Fujifilm’s Shigetaka Komori, 77, joined the company in 1963 and was made CEO in 2003. The first thing he did as CEO was shift the company’s direction from defeating arch-rival Kodak to restructuring for the post-film era. He pushed through major changes. As a result, Fujifilm was able to overhaul its business portfolio from film to high-tech.

In Japan, Komori is considered a leading innovator in business. “Japanese companies are slow but steady in finding ways to innovate,” he said in an interview at his office in Tokyo, Japan. “Fujifilm is one example - it took over ten years to reform.”



Q. Is Fujifilm a film manufacturer?

A. It was in the past, but now Fujifilm is not a company that can be defined by one product.
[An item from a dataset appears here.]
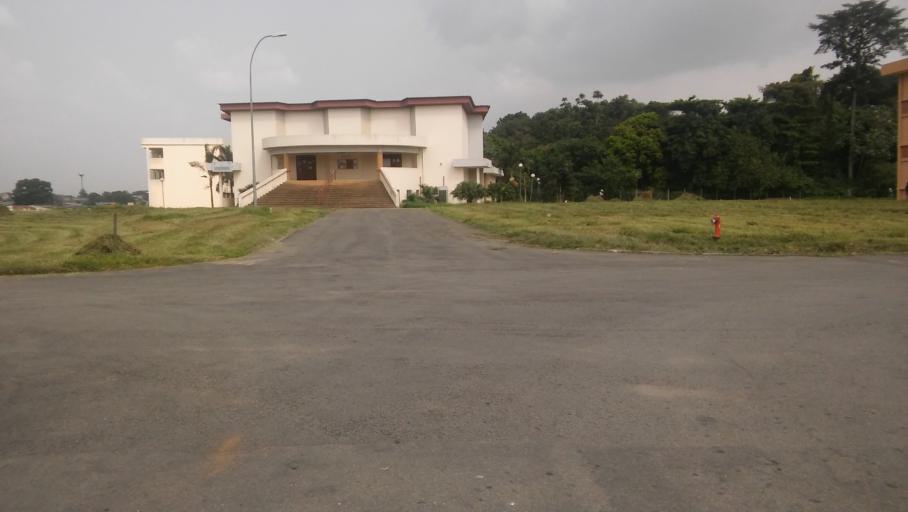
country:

I would rather say it is a “multiple” company, because we engage not only in film, but also chemical materials, cosmetics and digital devices. It’s not just about Fujifilm; whether it’s a car company or steel manufacturer, we are living in a world where companies cannot survive on a single product.



How did you successfully reform the company?
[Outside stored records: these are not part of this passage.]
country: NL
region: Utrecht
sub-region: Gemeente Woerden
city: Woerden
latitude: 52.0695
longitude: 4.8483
First, I closed down businesses rather than reducing them in size. One example is our film business, which was seeing difficulties in the digital era. We went through endless questioning of what we should do next. Once we chose, we pushed it through right away. What we did best was film. The next question was what would we do if film can’t make it through the next generation? Our answer was to survive by using our film-making technology to the fullest. LCD materials, cosmetics and digital devices were new items we found along the way.
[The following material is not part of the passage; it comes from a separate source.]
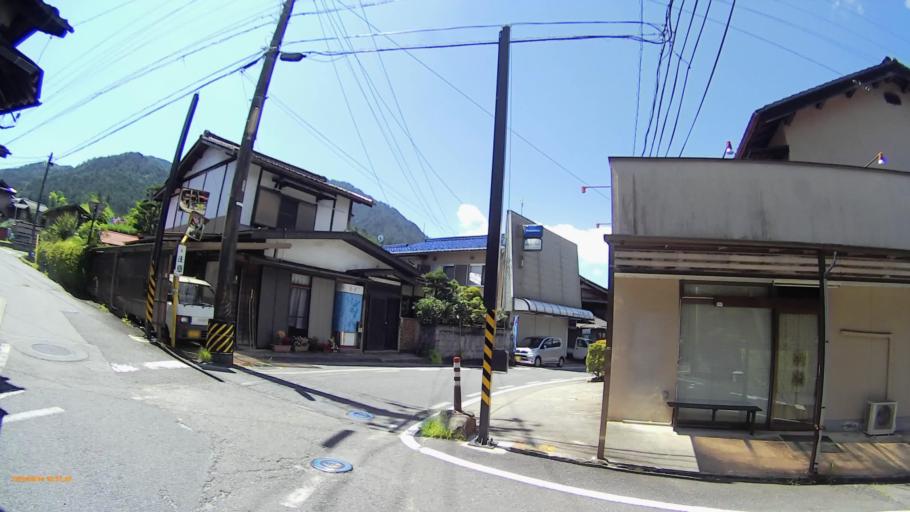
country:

Do you agree that restructuring is necessary for innovation?

It is true that innovation may be followed by large expenses and a difficult time for employees. Fujifilm lost over 5,000 employees in the process. There was communication and persuasion all the way through. For laid off employees, we provided a generous amount of severance pay. We bought business rights from stores that couldn’t generate revenues. We saw expenditures for restructuring as a temporary price for survival. To every employee above middle-rank, we explained why we had to drop our film business and invest in a new business sector. Restructuring was not an option, but ours was definitely not an inhumane process.



How would you define your leadership?

My strength as a leader is the ability to predict based on a quick understanding of what is going on in our world. Without this kind of insight, you cannot lead a group of people even if you have the charisma of a leader.



It is every office worker’s dream to become a senior executive. How did you move up from staffer to CEO?

I was - and still am - a member of an organization. For every position I had, I did my very best to fulfill the tasks assigned to me. Rather than focusing on the big picture, I found solutions step-by-step as to how I could accomplish my job and how our company could surpass competitors. It’s the same thing for a CEO. Winning was never my only goal. Playing fair is a value I always keep in mind.